Last month the Society for the History of Authorship, Reading & Publishing – SHARP – held its annual gathering over several days (11–15 July) in The Hague. The hosting was shared between the Koninklijke Bibliotheek in The Hague and the University of Leiden. Both are now active in the field of book history. At Leiden one can do an MA in Book and Digital Media Studies, while the KB manages the Bibliopolis project, an online history of the printed book in the Netherlands. The event offered a now familiar conference mix of a few highly polished and interesting plenary lectures by star performers, a huge number of short (twenty-minute) talks mostly on highly specific topics and in which empirical digging usually outweighs critical thought, plus quite a bit of enjoyable schmoozing at receptions and refreshment breaks.
The meeting was kicked off at the Diligentia theatre, in the centre of The Hague, with a lecture by Robert Darnton, one of main generators of ‘the history of the book’ as a subject. Darnton spoke on ‘Slander: the art and politics of vilification, Paris and London, 1770–1800’, using a set of frontispieces and title-pages from pamphlets from those years as focal points for his discussion, and making some use of the iconographic and even typographic evidence to chart the changing meanings of public slander in pre-Revolutionary and Revolutionary France. Others in the audience with whom I talked had heard Darnton before and seemed a little blasé about this lecture. For me it was gripping. I will always remember that Darnton started his working life as a crime reporter on the New York Times, and it’s as if he still writes with the imperatives of journalism in mind: a strong story, vivid details, and any theory so well woven into fabric of the story as to be invisible.
Another special occasion was a visit to the Vredespaleis in The Hague, seat of the International Court of Justice. Sitting in the main chamber, the front row of desks bearing signs saying ‘Argentina’ and ‘Uruguay’, ready for next day’s hearing of an action about pulp mills on the River Uruguay, we were addressed by Jeroen Vervliet, librarian of the Vredespaleis, and by Arthur Eyffinger, who gave a high-speed improvised discourse on the birth of this institution, donated to the city of The Hague by Andrew Carnegie. For this listener, Eyffinger’s talk was overshadowed by its beautifully preserved surroundings.

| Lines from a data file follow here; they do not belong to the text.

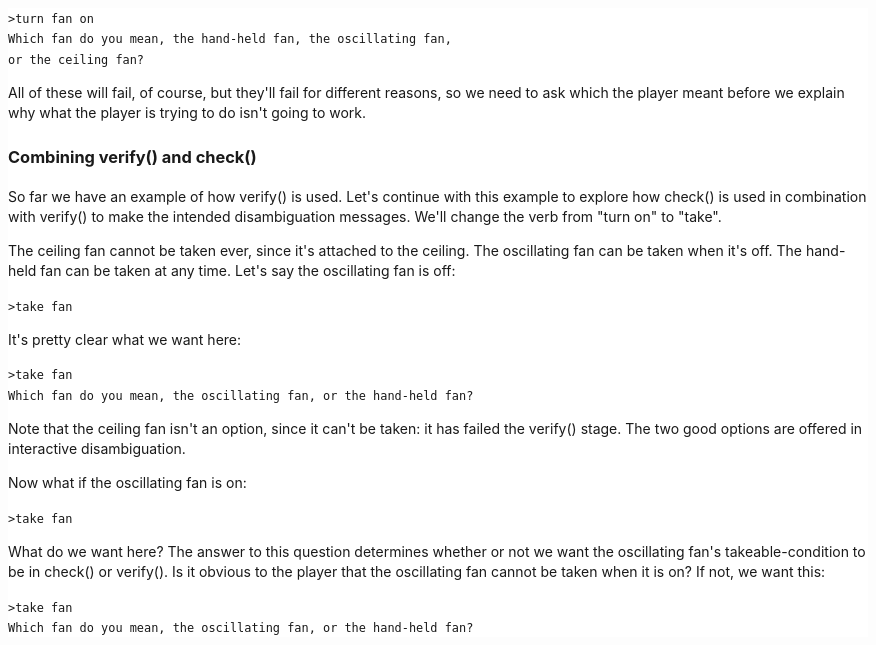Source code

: <div class="cmdline">

    >turn fan on
    Which fan do you mean, the hand-held fan, the oscillating fan,
    or the ceiling fan?

</div>

All of these will fail, of course, but they'll fail for different
reasons, so we need to ask which the player meant before we explain why
what the player is trying to do isn't going to work.

### Combining verify() and check()

So far we have an example of how <span class="code">verify()</span> is
used. Let's continue with this example to explore how
<span class="code">check()</span> is used in combination with
<span class="code">verify()</span> to make the intended disambiguation
messages. We'll change the verb from "turn on" to "take".

The ceiling fan cannot be taken ever, since it's attached to the
ceiling. The oscillating fan can be taken when it's off. The hand-held
fan can be taken at any time. Let's say the oscillating fan is off:

<div class="cmdline">

    >take fan

</div>

It's pretty clear what we want here:

<div class="cmdline">

    >take fan
    Which fan do you mean, the oscillating fan, or the hand-held fan?

</div>

Note that the ceiling fan isn't an option, since it can't be taken: it
has failed the <span class="code">verify()</span> stage. The two good
options are offered in interactive disambiguation.

Now what if the oscillating fan is on:

<div class="cmdline">

    >take fan

</div>

What do we want here? The answer to this question determines whether or
not we want the oscillating fan's takeable-condition to be in
<span class="code">check()</span> or <span class="code">verify()</span>.
Is it obvious to the player that the oscillating fan cannot be taken
when it is on? If not, we want this:

<div class="cmdline">

    >take fan
    Which fan do you mean, the oscillating fan, or the hand-held fan?

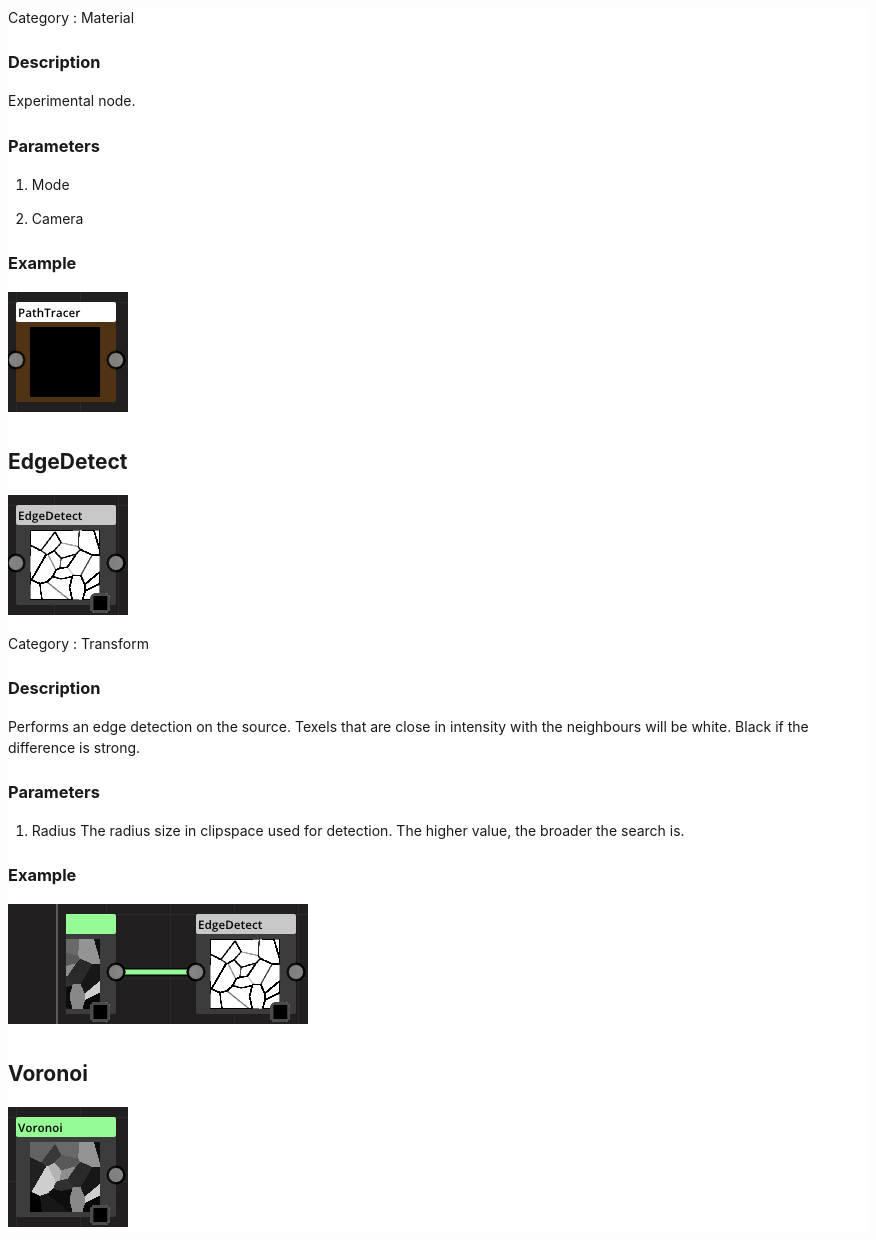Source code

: Category : Material
### Description
Experimental node.
### Parameters
1. Mode

1. Camera


### Example
![node example](Examples/Example_PathTracer.png)

## EdgeDetect
![node picture](Pictures/EdgeDetect.png)

Category : Transform
### Description
Performs an edge detection on the source. Texels that are close in intensity with the neighbours will be white. Black if the difference is strong.
### Parameters
1. Radius
The radius size in clipspace used for detection. The higher value, the broader the search is.

### Example
![node example](Examples/Example_EdgeDetect.png)

## Voronoi
![node picture](Pictures/Voronoi.png)
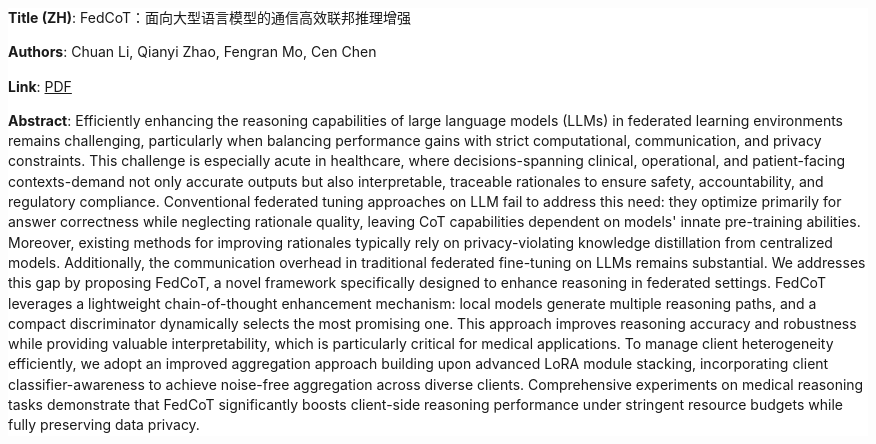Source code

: **Title (ZH)**: FedCoT：面向大型语言模型的通信高效联邦推理增强 

**Authors**: Chuan Li, Qianyi Zhao, Fengran Mo, Cen Chen  

**Link**: [PDF](https://arxiv.org/pdf/2508.10020)  

**Abstract**: Efficiently enhancing the reasoning capabilities of large language models (LLMs) in federated learning environments remains challenging, particularly when balancing performance gains with strict computational, communication, and privacy constraints. This challenge is especially acute in healthcare, where decisions-spanning clinical, operational, and patient-facing contexts-demand not only accurate outputs but also interpretable, traceable rationales to ensure safety, accountability, and regulatory compliance. Conventional federated tuning approaches on LLM fail to address this need: they optimize primarily for answer correctness while neglecting rationale quality, leaving CoT capabilities dependent on models' innate pre-training abilities. Moreover, existing methods for improving rationales typically rely on privacy-violating knowledge distillation from centralized models. Additionally, the communication overhead in traditional federated fine-tuning on LLMs remains substantial. We addresses this gap by proposing FedCoT, a novel framework specifically designed to enhance reasoning in federated settings. FedCoT leverages a lightweight chain-of-thought enhancement mechanism: local models generate multiple reasoning paths, and a compact discriminator dynamically selects the most promising one. This approach improves reasoning accuracy and robustness while providing valuable interpretability, which is particularly critical for medical applications. To manage client heterogeneity efficiently, we adopt an improved aggregation approach building upon advanced LoRA module stacking, incorporating client classifier-awareness to achieve noise-free aggregation across diverse clients. Comprehensive experiments on medical reasoning tasks demonstrate that FedCoT significantly boosts client-side reasoning performance under stringent resource budgets while fully preserving data privacy. 

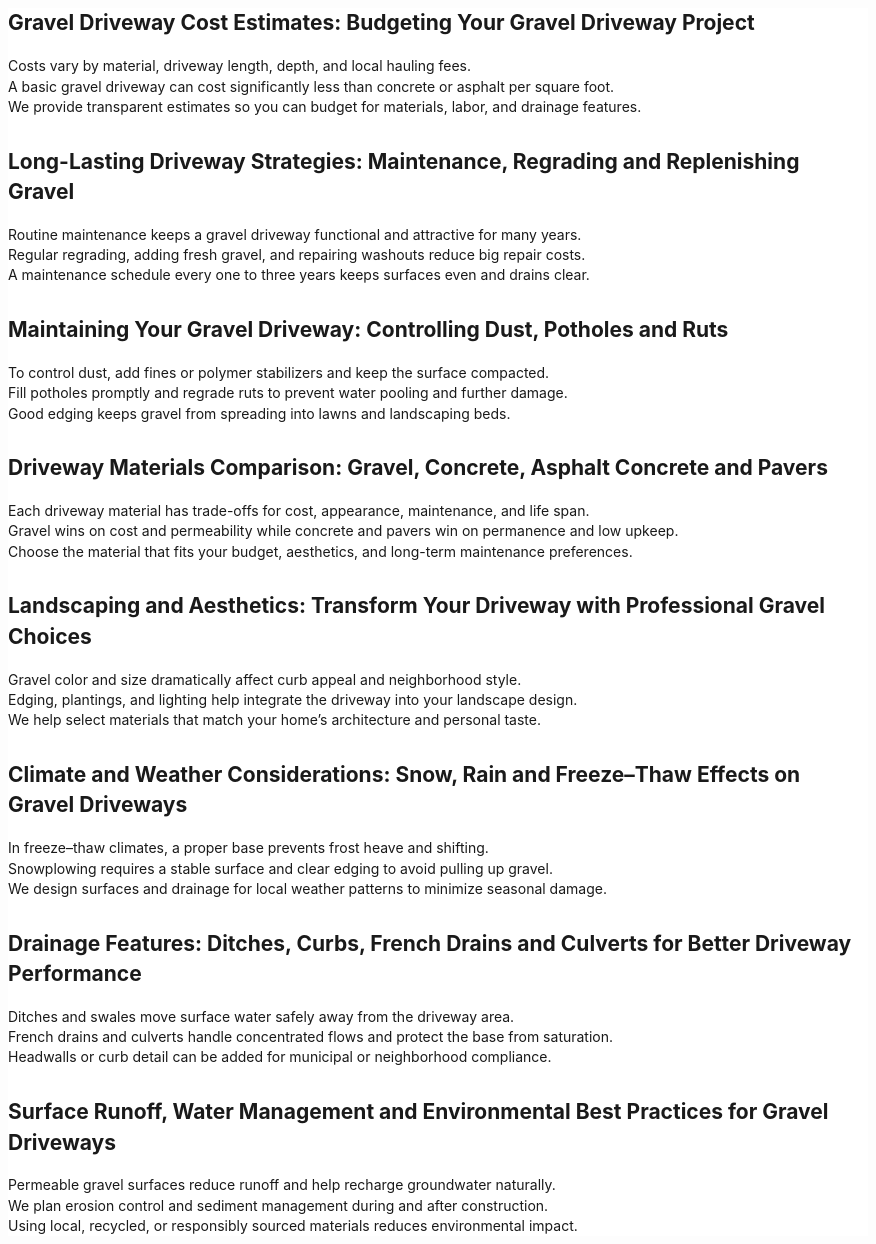 ## Gravel Driveway Cost Estimates: Budgeting Your Gravel Driveway Project
Costs vary by material, driveway length, depth, and local hauling fees.  
A basic gravel driveway can cost significantly less than concrete or asphalt per square foot.  
We provide transparent estimates so you can budget for materials, labor, and drainage features.

## Long-Lasting Driveway Strategies: Maintenance, Regrading and Replenishing Gravel
Routine maintenance keeps a gravel driveway functional and attractive for many years.  
Regular regrading, adding fresh gravel, and repairing washouts reduce big repair costs.  
A maintenance schedule every one to three years keeps surfaces even and drains clear.

## Maintaining Your Gravel Driveway: Controlling Dust, Potholes and Ruts
To control dust, add fines or polymer stabilizers and keep the surface compacted.  
Fill potholes promptly and regrade ruts to prevent water pooling and further damage.  
Good edging keeps gravel from spreading into lawns and landscaping beds.

## Driveway Materials Comparison: Gravel, Concrete, Asphalt Concrete and Pavers
Each driveway material has trade-offs for cost, appearance, maintenance, and life span.  
Gravel wins on cost and permeability while concrete and pavers win on permanence and low upkeep.  
Choose the material that fits your budget, aesthetics, and long-term maintenance preferences.

## Landscaping and Aesthetics: Transform Your Driveway with Professional Gravel Choices
Gravel color and size dramatically affect curb appeal and neighborhood style.  
Edging, plantings, and lighting help integrate the driveway into your landscape design.  
We help select materials that match your home’s architecture and personal taste.

## Climate and Weather Considerations: Snow, Rain and Freeze–Thaw Effects on Gravel Driveways
In freeze–thaw climates, a proper base prevents frost heave and shifting.  
Snowplowing requires a stable surface and clear edging to avoid pulling up gravel.  
We design surfaces and drainage for local weather patterns to minimize seasonal damage.

## Drainage Features: Ditches, Curbs, French Drains and Culverts for Better Driveway Performance
Ditches and swales move surface water safely away from the driveway area.  
French drains and culverts handle concentrated flows and protect the base from saturation.  
Headwalls or curb detail can be added for municipal or neighborhood compliance.

## Surface Runoff, Water Management and Environmental Best Practices for Gravel Driveways
Permeable gravel surfaces reduce runoff and help recharge groundwater naturally.  
We plan erosion control and sediment management during and after construction.  
Using local, recycled, or responsibly sourced materials reduces environmental impact.
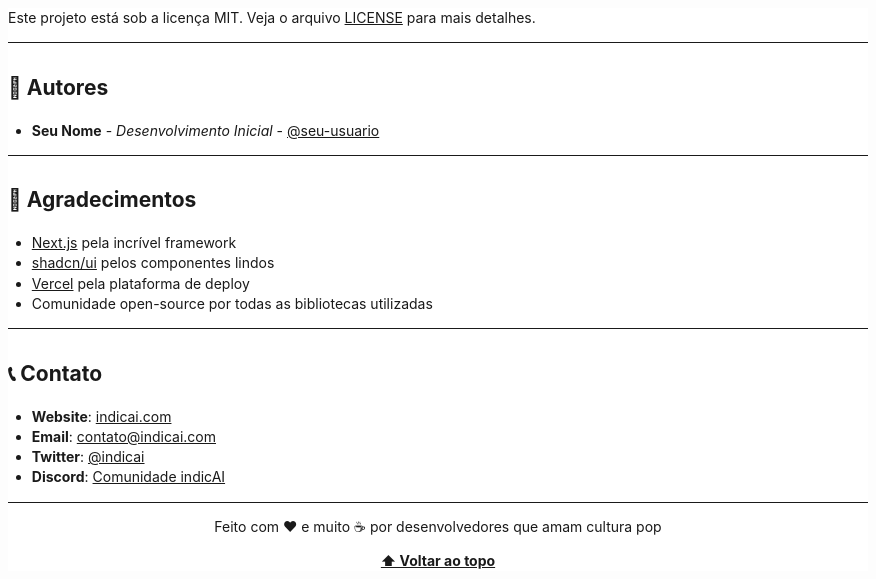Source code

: Este projeto está sob a licença MIT. Veja o arquivo [LICENSE](LICENSE) para mais detalhes.

---

## 👥 Autores

- **Seu Nome** - *Desenvolvimento Inicial* - [@seu-usuario](https://github.com/seu-usuario)

---

## 🙏 Agradecimentos

- [Next.js](https://nextjs.org/) pela incrível framework
- [shadcn/ui](https://ui.shadcn.com/) pelos componentes lindos
- [Vercel](https://vercel.com/) pela plataforma de deploy
- Comunidade open-source por todas as bibliotecas utilizadas

---

## 📞 Contato

- **Website**: [indicai.com](https://indicai.com)
- **Email**: contato@indicai.com
- **Twitter**: [@indicai](https://twitter.com/indicai)
- **Discord**: [Comunidade indicAI](https://discord.gg/indicai)

---

<div align="center">
  Feito com ❤️ e muito ☕ por desenvolvedores que amam cultura pop
  
  **[⬆ Voltar ao topo](#-reelswipe)**
</div>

For the final plenary session, a round-table discussion on Google Book Search, the surroundings to talk-attention ratio was inverted. The main lecture hall at the KB (a mundane metal-plated repository from the 1970s) fell into the background of a sparky debate on the possibilities and threats posed by this bit of the Google universe, active in beta form since the spring of this year. Publishers, librarians (including Richard Ovenden from the Bodleian, one of the participating libraries), teachers and scholars tried to weigh up this extraordinary new development. Is Google attempting world-domination? trying to extend knowledge in an altruistic way? hoping to make make big money? or some mixture of all these three?